◆ WHAT THIS TASK INVOLVES
Extract the lines below verbatim, leaving out the pictures.

◆ SUPPLIED DATA
·····
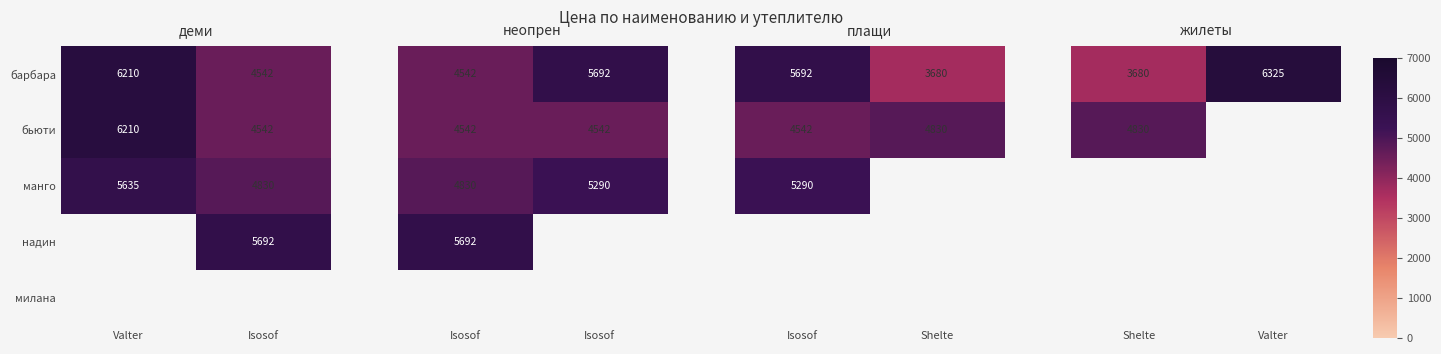

What is the difference between the манго values at Valter and Isosof?

805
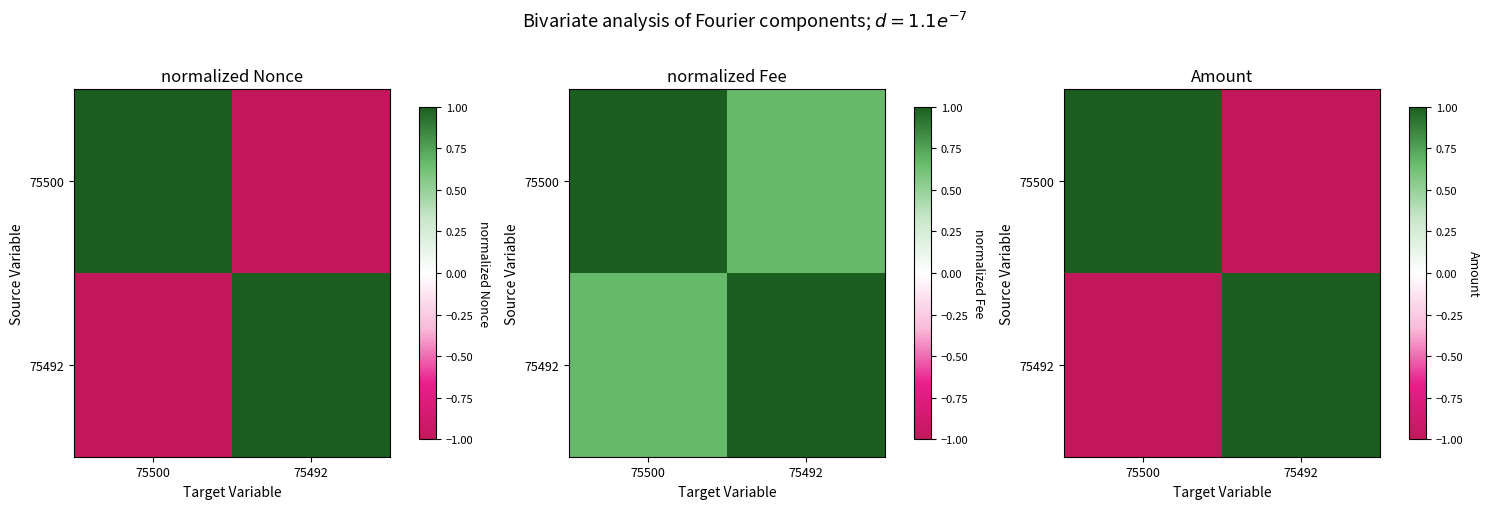

Between 75500 and 75492, which is larger?

75500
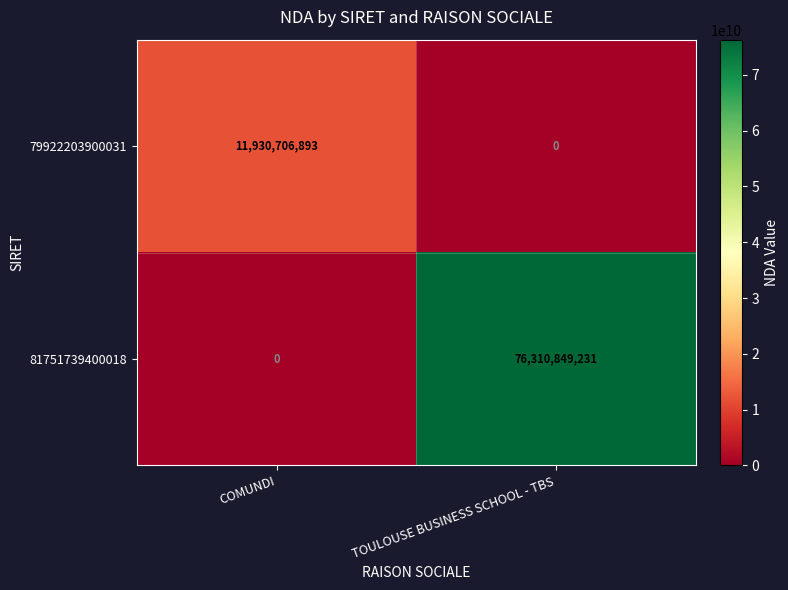

Count the number of data series in this chart.

2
·····
◆ COMPLETED TASK
What is the difference between the манго values at Valter and Isosof?

805

Between 75500 and 75492, which is larger?

75500

Count the number of data series in this chart.

2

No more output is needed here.